Development of a numerical model for disassembly phase of hypothetical core disruptive accident and application to a medium-sized mixed oxide fuelled fast reactor

Abstract

Safety assessment of fast reactors involves analyzing Hypothetical Core Disruptive Accidents (HCDA) that could result in reactor core disassembly. HCDA is generally analyzed in three distinct phases that include pre-disassembly, disassembly and post-disassembly phases. In the present work, a new coupled neutronics-hydrodynamics computer code called FAst Reactor DISassembly (FARDIS-1) is developed in 2-D cylindrical coordinate geometry to model the super-prompt critical power excursion during the disassembly phase of HCDA in a sodium-cooled fast reactor (SFR). The modelling approach followed is essentially similar to the one used in VENUS-II code but with a few improvements. The code is benchmarked against the predictions of VENUS-II for a sample case of HCDA in the FFTF reactor model. This is followed by an analysis of the disassembly phase in a medium-sized (500 MWe) mixed oxide fuelled fast reactor.

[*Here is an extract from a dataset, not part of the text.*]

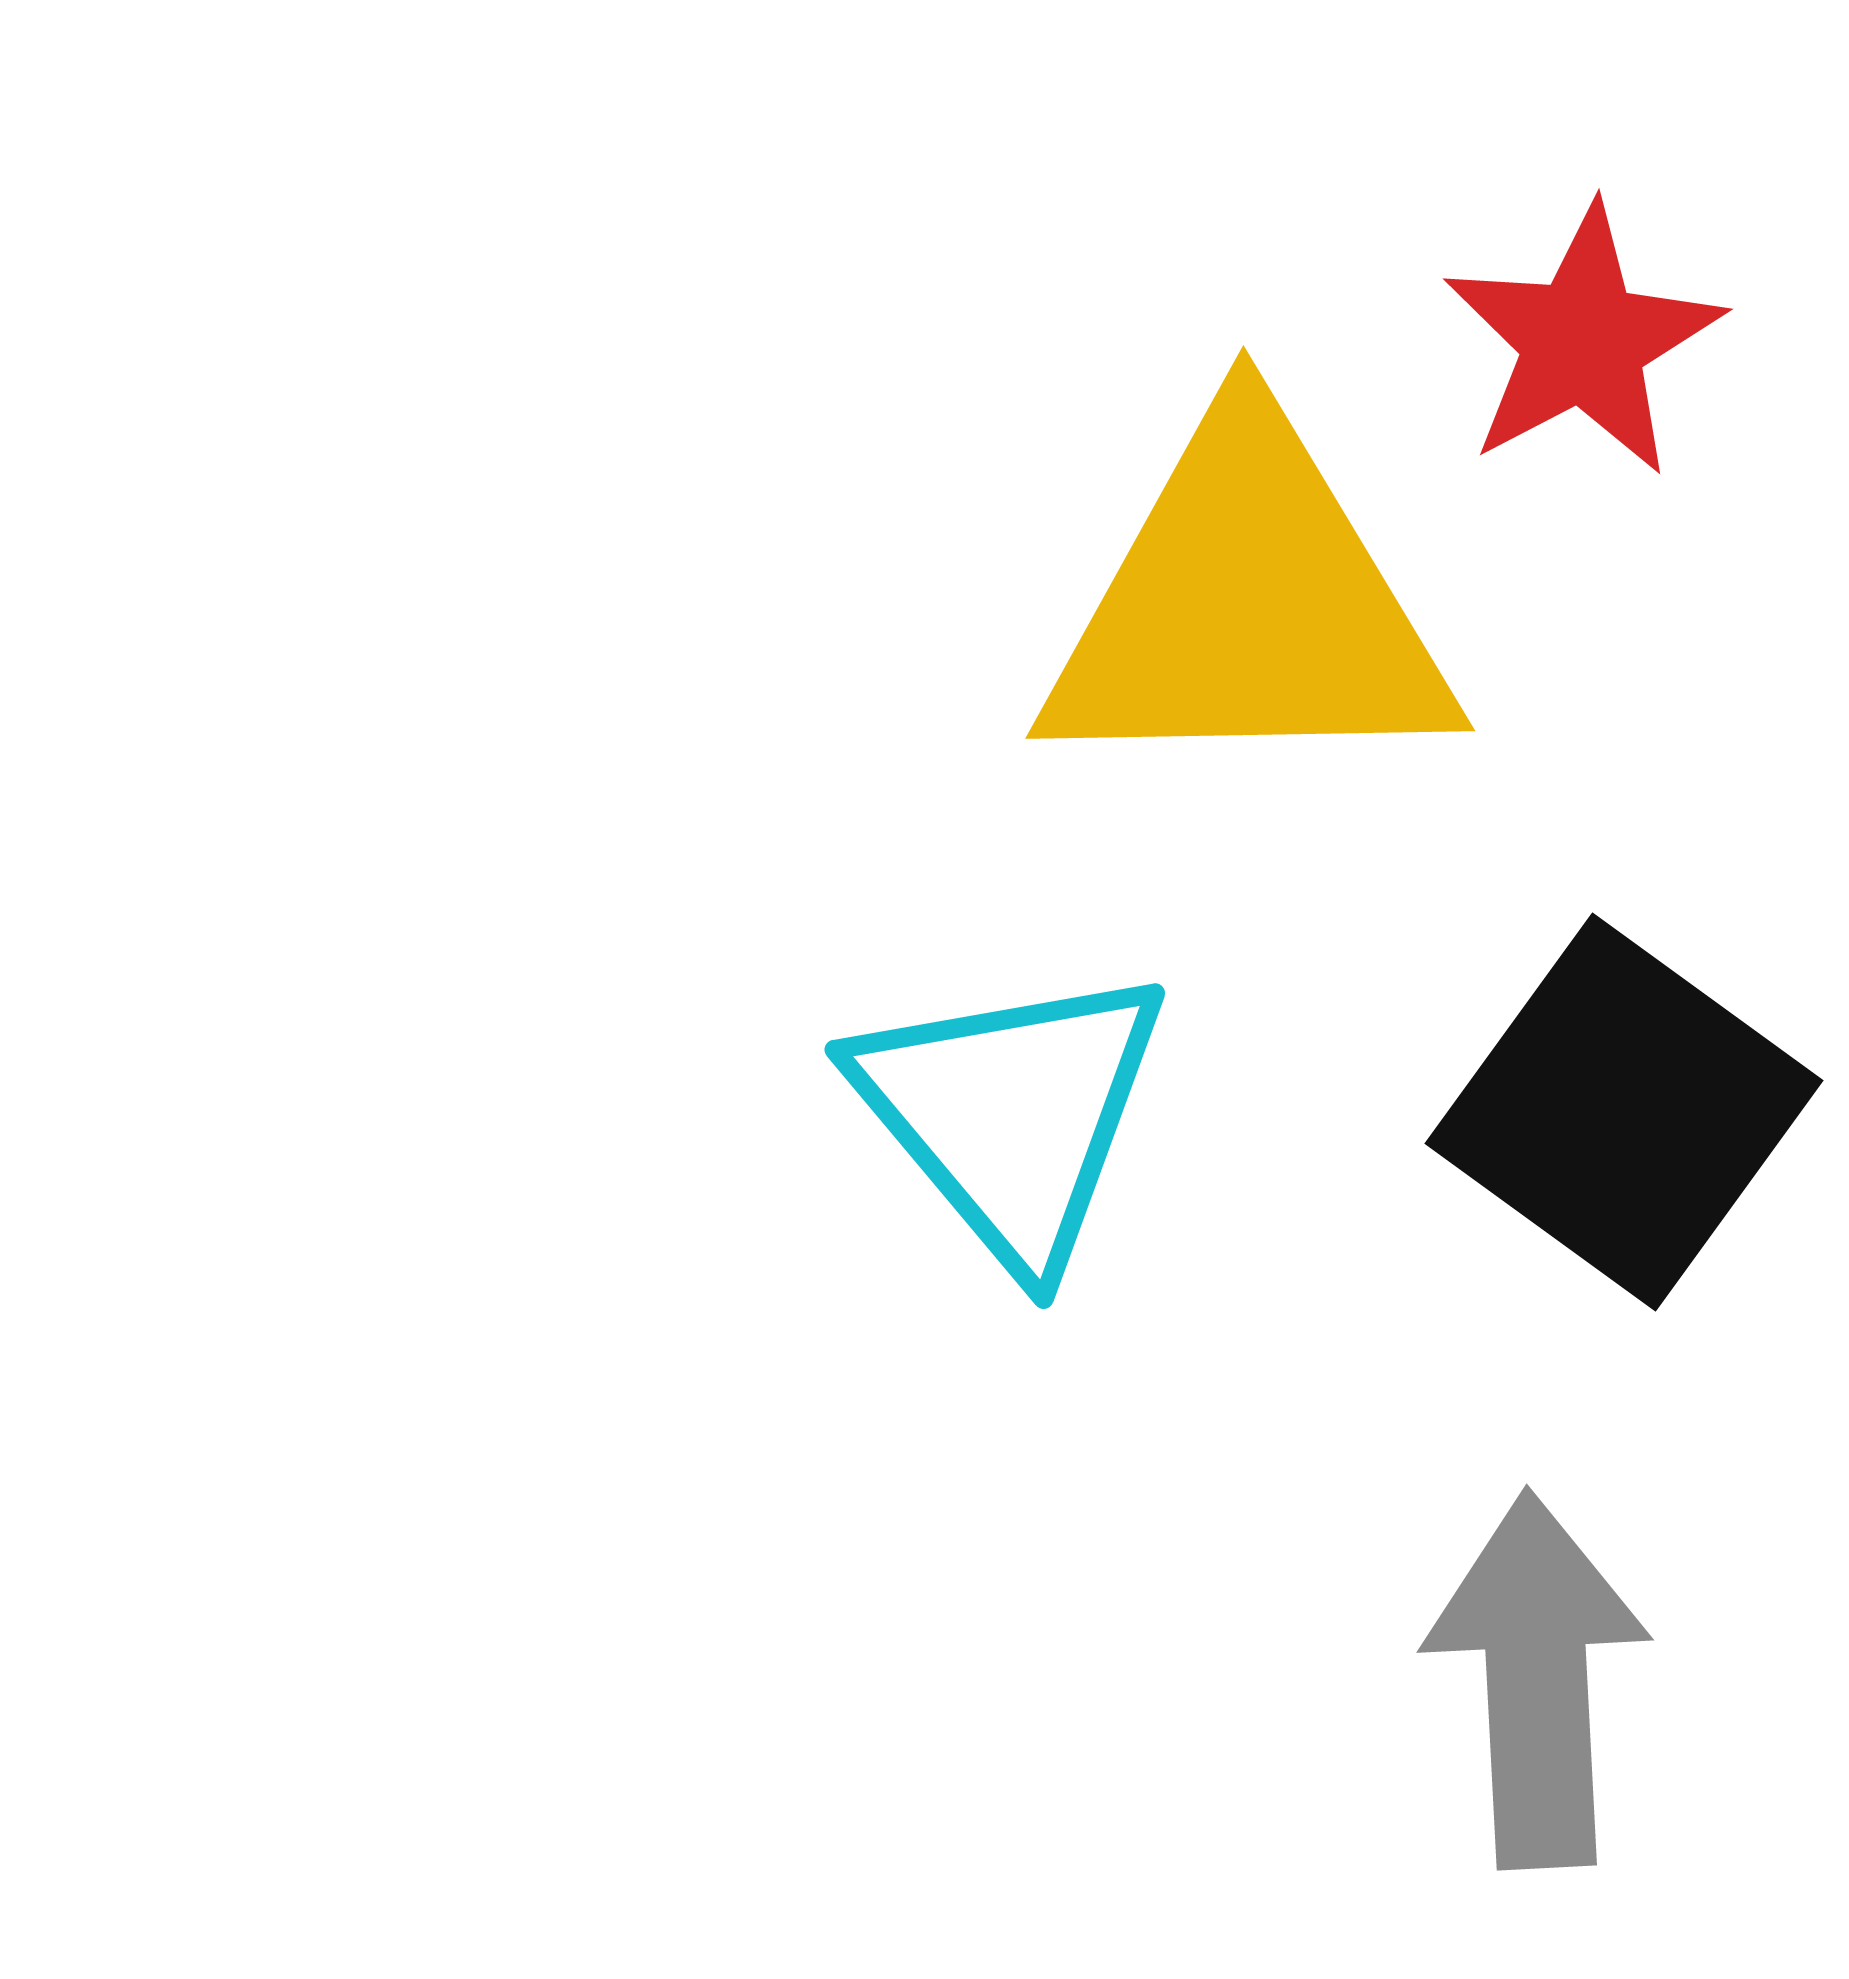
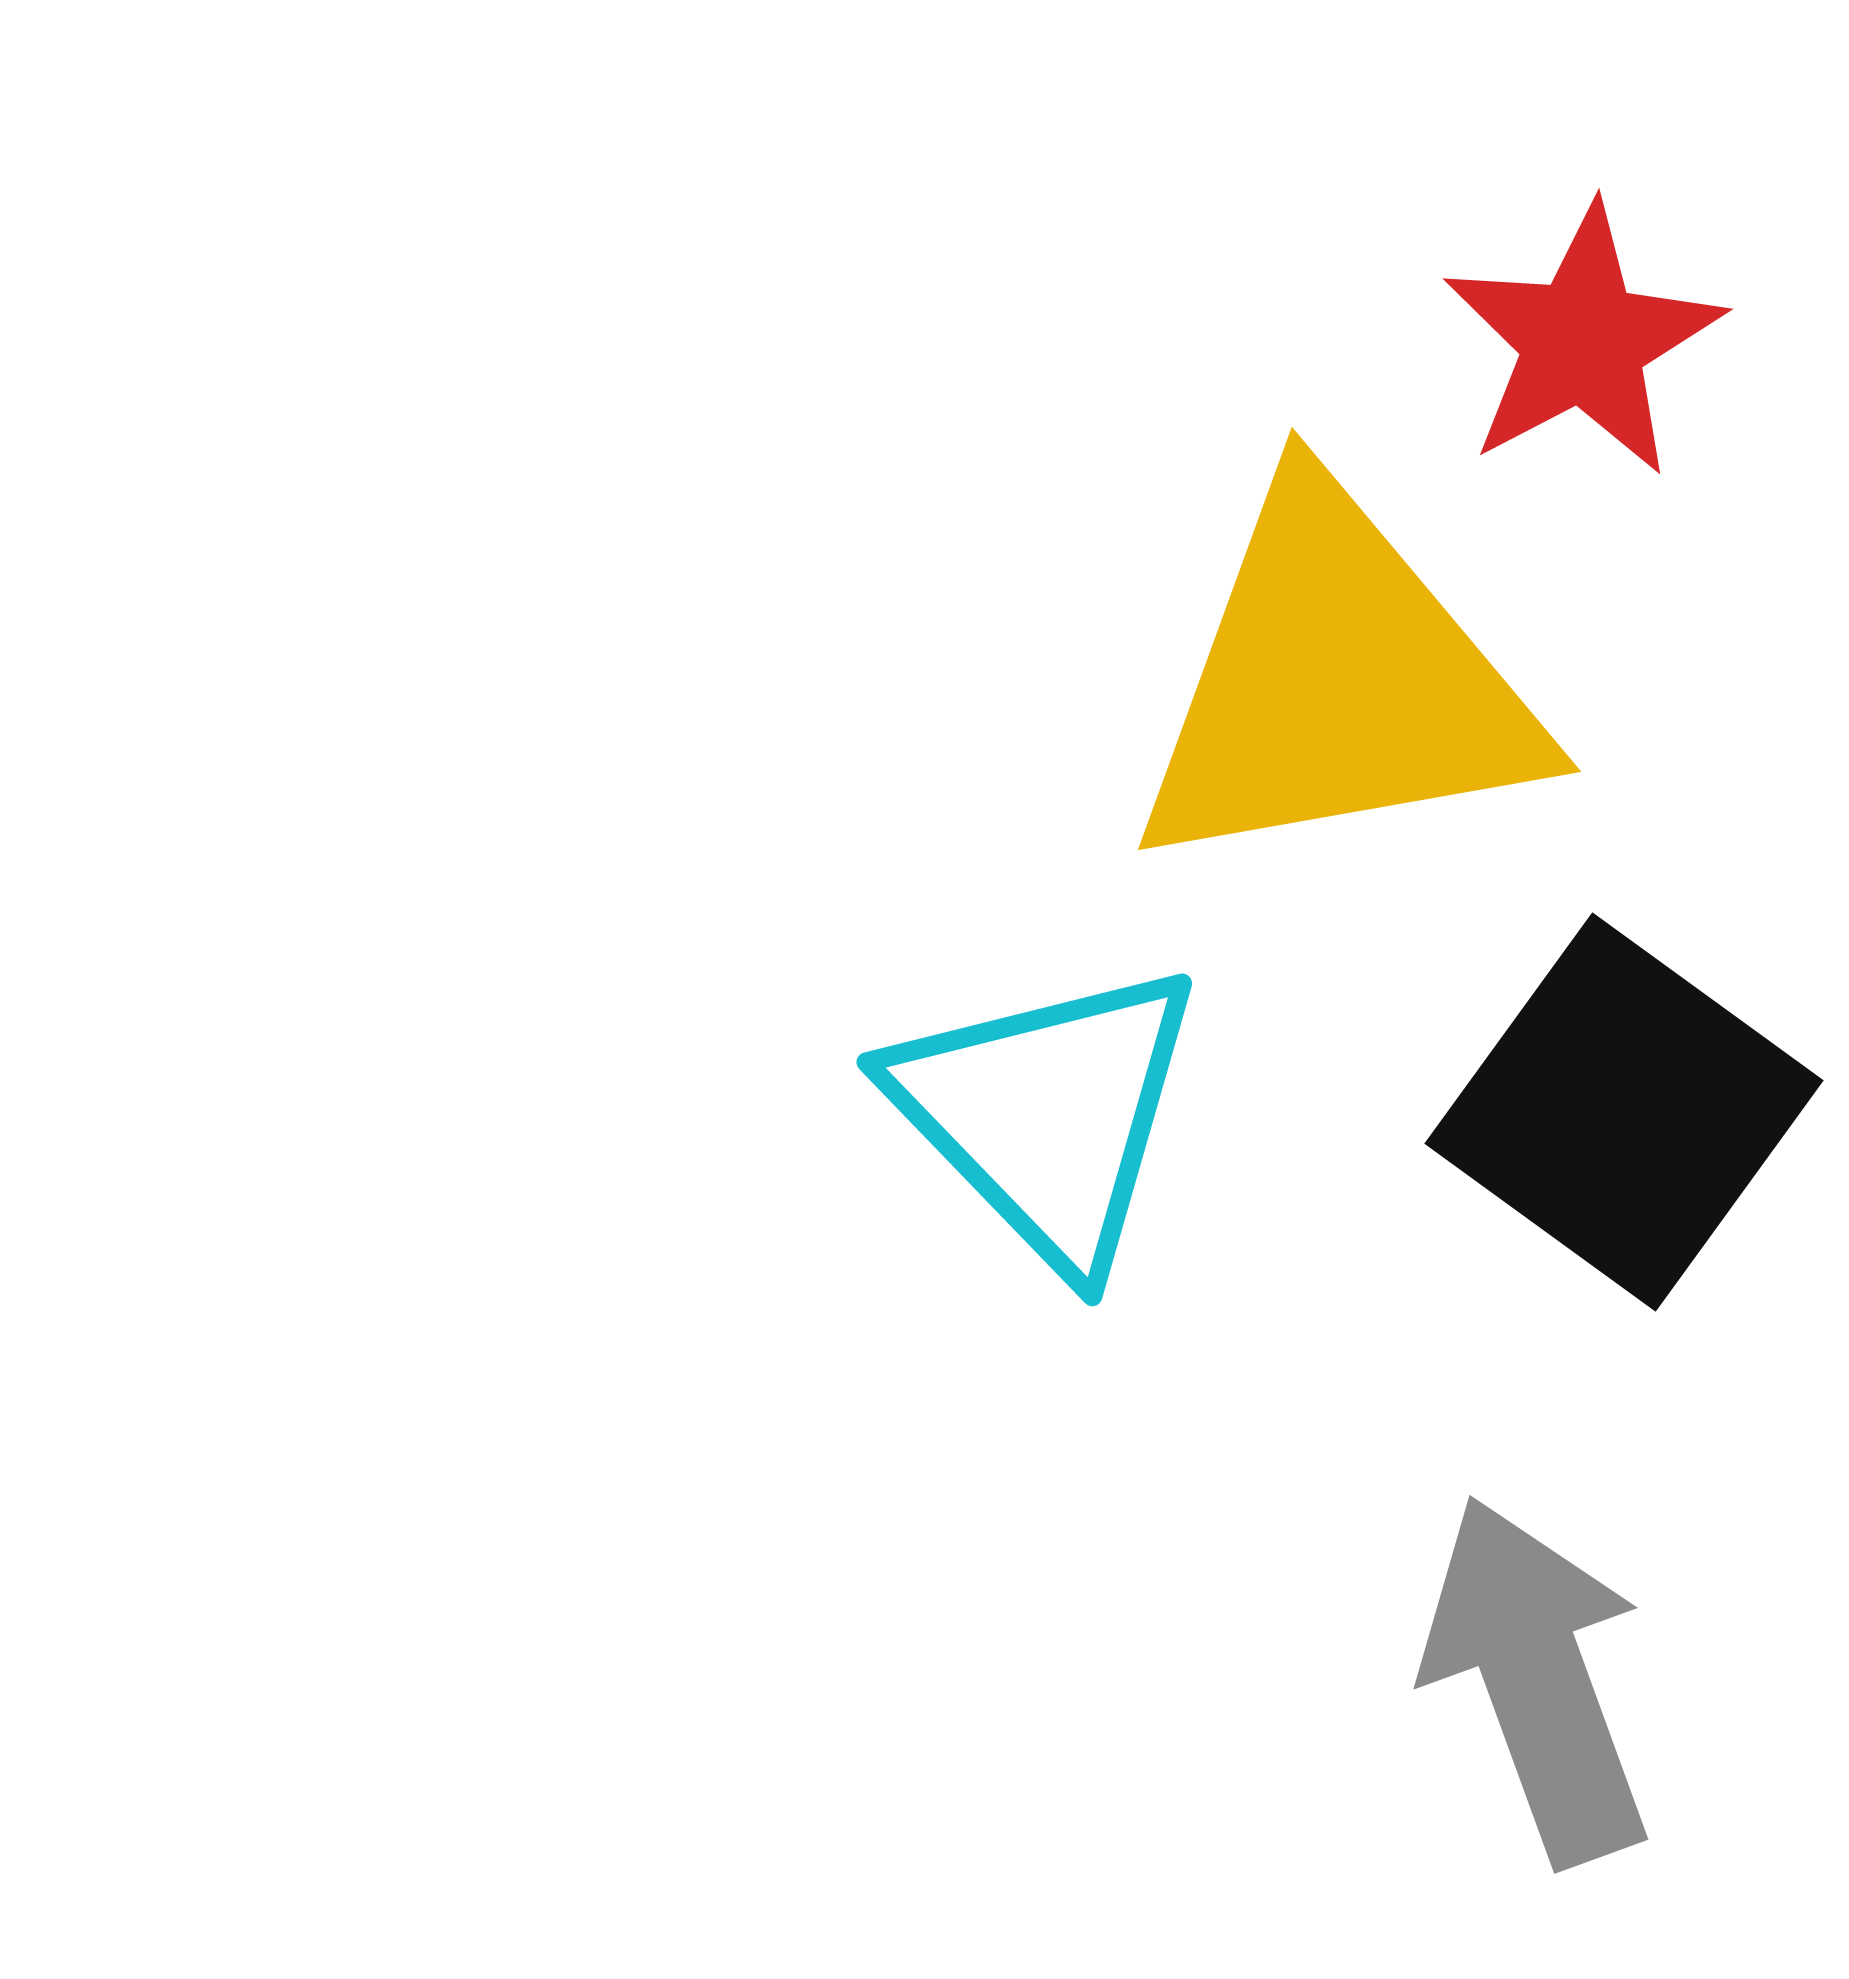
yellow triangle: moved 89 px right, 78 px down; rotated 9 degrees counterclockwise
cyan triangle: moved 36 px right; rotated 4 degrees counterclockwise
gray arrow: rotated 17 degrees counterclockwise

Two cases are assumed at the beginning of the disassembly phase: a sodium voided core (conservative) and a partially voided core (realistic) and the influence of several core neutronics parameters on the transients is elucidated through parametric studies. The peak power, thermal energy release, peak pressure, maximum temperature and work-potential are estimated and their trends are discussed.